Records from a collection
※

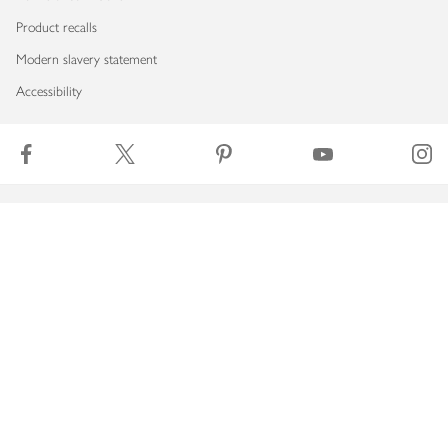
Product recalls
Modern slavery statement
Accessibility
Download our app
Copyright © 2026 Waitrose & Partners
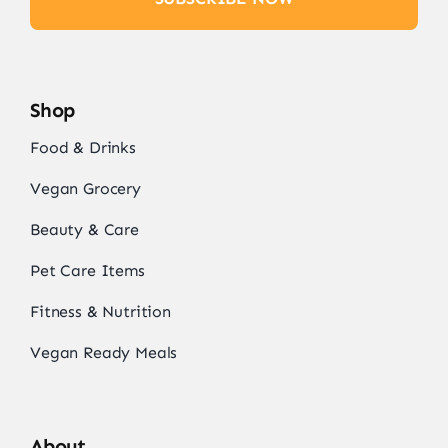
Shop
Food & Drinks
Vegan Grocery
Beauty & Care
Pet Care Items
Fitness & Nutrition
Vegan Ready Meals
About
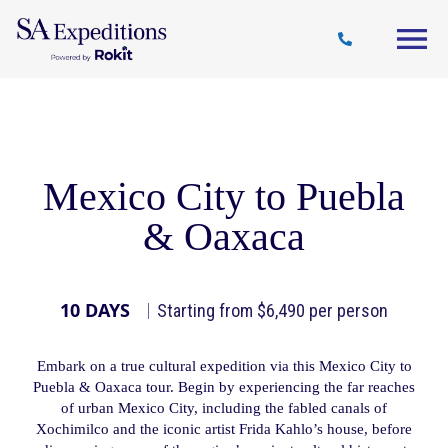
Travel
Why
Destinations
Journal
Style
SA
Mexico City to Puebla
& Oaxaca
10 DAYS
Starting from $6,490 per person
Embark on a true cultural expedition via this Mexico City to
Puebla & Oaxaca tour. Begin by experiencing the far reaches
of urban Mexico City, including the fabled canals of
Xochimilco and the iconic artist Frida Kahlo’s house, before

※

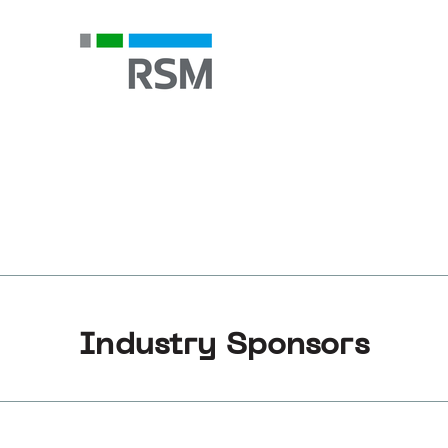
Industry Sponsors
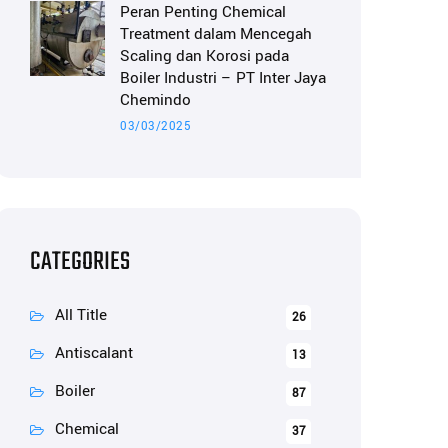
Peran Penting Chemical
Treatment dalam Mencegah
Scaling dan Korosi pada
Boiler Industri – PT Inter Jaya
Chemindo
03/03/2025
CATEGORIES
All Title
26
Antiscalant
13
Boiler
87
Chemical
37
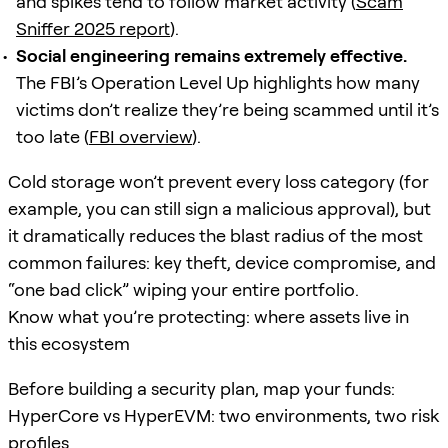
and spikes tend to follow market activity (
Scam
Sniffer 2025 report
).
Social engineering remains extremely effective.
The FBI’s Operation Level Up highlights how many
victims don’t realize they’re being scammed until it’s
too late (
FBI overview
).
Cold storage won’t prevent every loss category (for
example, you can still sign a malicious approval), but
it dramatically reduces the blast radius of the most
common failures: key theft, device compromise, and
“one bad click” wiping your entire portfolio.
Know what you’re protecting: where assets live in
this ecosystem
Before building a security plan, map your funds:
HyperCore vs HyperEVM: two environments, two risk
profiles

※

Copy out the range of lines above starting at the line with "Puebla & Oaxaca" and ending at the line with "Xochimilco and the", exactly and including both.

Puebla & Oaxaca tour. Begin by experiencing the far reaches
of urban Mexico City, including the fabled canals of
Xochimilco and the iconic artist Frida Kahlo’s house, before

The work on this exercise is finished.